Depends what you mean by "paste it on APM dashboard". But you should be able to do what you're asking about using the following approach:

  1. From Discover take note of the transaction id (and its trace id) for the transaction you want to see the waterfall for
  2. Go to the Transaction detail page that has the same name as the the transaction whos ids you just found
  3. Append the ids to the URL in the following form: &transactionId=<id>&traceId=<id>, e.g. &transactionId=42cdd1306af31b5b&traceId=66e024c806473ed1e5ac3d58546d197d.

This should load up the transaction with the given id and show its details.

In general can you give us quick recommendation for our workflow? Like how we find buggy or slow queries that are slowing down our website quickly, or what are most important things to do when using APM? etc, we maybe missing key principles of APM server.

In general, you shouldn't need to do the things described above.

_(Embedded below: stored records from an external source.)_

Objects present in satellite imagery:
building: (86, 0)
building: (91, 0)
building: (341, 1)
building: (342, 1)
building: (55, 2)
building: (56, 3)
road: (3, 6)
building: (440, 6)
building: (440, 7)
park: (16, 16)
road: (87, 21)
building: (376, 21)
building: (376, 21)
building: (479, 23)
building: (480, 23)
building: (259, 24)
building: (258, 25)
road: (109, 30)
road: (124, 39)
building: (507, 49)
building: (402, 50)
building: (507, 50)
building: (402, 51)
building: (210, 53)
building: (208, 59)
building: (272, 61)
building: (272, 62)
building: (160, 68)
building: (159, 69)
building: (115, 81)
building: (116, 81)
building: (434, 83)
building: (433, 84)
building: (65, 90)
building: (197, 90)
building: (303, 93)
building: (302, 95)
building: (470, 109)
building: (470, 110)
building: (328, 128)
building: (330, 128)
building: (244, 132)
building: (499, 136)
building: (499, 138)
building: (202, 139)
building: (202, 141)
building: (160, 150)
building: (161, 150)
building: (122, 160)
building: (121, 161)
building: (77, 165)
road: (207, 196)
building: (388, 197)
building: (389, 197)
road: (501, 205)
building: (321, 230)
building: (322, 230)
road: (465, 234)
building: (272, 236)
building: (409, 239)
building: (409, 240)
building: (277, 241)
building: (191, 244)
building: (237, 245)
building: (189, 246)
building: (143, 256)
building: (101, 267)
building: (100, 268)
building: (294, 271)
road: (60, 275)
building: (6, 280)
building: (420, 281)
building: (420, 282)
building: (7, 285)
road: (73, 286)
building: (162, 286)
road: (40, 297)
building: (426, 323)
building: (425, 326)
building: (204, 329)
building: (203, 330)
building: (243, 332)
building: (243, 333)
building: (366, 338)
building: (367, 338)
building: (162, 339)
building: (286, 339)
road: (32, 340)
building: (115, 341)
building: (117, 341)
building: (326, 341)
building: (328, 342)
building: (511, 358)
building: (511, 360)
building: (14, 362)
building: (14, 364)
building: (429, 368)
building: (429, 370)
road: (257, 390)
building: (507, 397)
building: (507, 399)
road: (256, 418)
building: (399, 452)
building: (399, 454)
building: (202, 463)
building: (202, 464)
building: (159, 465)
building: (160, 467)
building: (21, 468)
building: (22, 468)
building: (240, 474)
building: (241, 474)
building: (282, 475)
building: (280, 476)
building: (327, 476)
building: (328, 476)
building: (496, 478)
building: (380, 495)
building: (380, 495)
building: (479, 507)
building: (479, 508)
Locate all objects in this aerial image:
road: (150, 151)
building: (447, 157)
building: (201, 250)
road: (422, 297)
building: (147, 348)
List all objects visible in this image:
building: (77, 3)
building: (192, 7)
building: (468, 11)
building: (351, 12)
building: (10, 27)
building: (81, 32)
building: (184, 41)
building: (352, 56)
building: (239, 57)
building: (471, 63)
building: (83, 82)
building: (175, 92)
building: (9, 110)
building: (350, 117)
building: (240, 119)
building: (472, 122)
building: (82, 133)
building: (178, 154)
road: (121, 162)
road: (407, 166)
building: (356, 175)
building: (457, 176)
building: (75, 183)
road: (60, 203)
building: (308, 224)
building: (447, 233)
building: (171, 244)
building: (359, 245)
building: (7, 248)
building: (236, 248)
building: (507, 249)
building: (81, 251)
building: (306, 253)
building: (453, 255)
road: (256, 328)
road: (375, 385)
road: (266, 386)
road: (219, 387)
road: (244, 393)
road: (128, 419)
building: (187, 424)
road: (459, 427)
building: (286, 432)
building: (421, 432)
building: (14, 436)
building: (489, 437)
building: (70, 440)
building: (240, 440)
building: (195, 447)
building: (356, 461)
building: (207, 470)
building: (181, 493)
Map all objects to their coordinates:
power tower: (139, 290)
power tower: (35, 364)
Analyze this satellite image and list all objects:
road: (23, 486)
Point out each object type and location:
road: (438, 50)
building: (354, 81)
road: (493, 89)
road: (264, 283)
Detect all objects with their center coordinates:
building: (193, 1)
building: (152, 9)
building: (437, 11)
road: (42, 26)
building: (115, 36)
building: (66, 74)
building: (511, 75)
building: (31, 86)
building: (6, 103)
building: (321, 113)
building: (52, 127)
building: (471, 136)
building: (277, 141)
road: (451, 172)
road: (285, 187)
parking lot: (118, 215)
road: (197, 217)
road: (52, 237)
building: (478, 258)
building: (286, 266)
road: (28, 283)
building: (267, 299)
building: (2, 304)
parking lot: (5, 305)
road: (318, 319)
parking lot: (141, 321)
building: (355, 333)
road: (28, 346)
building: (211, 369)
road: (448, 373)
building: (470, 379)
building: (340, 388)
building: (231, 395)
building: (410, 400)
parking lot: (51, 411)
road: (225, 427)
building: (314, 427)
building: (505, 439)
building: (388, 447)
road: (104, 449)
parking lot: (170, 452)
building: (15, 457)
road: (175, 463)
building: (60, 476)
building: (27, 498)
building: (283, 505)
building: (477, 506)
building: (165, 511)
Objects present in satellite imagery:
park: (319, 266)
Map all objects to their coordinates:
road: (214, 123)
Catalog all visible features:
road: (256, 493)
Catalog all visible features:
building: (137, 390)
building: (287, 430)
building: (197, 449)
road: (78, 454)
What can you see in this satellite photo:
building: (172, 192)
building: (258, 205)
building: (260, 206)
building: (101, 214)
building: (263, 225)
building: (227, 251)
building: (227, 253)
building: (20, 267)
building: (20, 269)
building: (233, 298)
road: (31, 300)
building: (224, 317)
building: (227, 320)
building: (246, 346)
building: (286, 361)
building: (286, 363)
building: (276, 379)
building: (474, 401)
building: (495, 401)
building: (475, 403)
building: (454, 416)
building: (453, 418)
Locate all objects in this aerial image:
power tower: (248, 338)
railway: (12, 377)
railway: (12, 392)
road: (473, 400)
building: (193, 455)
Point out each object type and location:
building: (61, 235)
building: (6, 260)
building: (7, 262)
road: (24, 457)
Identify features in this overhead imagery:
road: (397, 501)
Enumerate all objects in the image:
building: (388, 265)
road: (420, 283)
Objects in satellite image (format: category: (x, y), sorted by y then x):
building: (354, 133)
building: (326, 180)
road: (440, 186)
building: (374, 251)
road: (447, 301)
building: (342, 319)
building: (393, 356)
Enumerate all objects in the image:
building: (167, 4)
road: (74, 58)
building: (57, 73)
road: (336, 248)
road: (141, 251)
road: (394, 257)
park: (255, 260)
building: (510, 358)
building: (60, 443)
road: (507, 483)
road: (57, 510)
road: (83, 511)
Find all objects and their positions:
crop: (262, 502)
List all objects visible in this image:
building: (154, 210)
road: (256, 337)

What is most important for you is to make sure the transactions are named properly. Switching from graphql-server-express to apollo-server-express seems to be the easiest way to do that. If that isn't possible, adding a line of code to your application that manually names the transactions using apm.setTransactionName() is the way to go.

When all the transactions are named correctly, you should be able to use the front page for the service that's showing all the transaction groups. Make sure that you sort by Impact:

By focusing on the transaction groups with the highest impact first, you spend your time fixing the slow responses that most users experience.

After selecting an appropriate group with a high impact, you normally see a response time distribution curve that looks like this:

As you can see from this curve, most requests are served fast as the bars (buckets) to the left in the graph are higher. Then you see a so called "long tail" of lower and lower buckets going out into the right. Those are normally the requests I would focus on as those for some reason took longer than average.

By clicking one of those buckets to the right in the graph, you'll be presented with a span waterfall showing what a typical request in that bucket was doing. And hopefully from investigating this span waterfall you can see why it was slow and fix it.

This is the most normal approach that our users use to hunt down and fix slow requests. And this doesn't require you to dive into all the transactions with a manual query like described previously.

This was a very short explanation. For a longer introduction to this subject, I can recommend to watch some of our APM webinars. This one is our most popular: https://www.elastic.co/webinars/elasticsearch-apm-overview

Cheers,
Thomas


(Thomas Watson) #5

A colleague just told me that you of course can just use the Query Bar in the top to filter the entire page to just show one transaction/trace. That way you don't have to mess around with the URL.

E.g if you want to see the span waterfall for a transaction with the ID 42cdd1306af31b5b, just add the following to the Query Bar:

transaction.id: "42cdd1306af31b5b"

Or if you have the trace id, you could write:

trace.id: "66e024c806473ed1e5ac3d58546d197d"

That will filter the entire view to just that transaction, and by effect therefore auto-select the bucket it is in and show its waterfall:


(Shinebayar Gansukh) #6

Thank you Thomas, we're going to upgrade our package to apollo-server-express this week. Let's see how it goes. Thanks for the video, with this information I think we should be good to up and going.


(system) #7

This topic was automatically closed 20 days after the last reply. New replies are no longer allowed.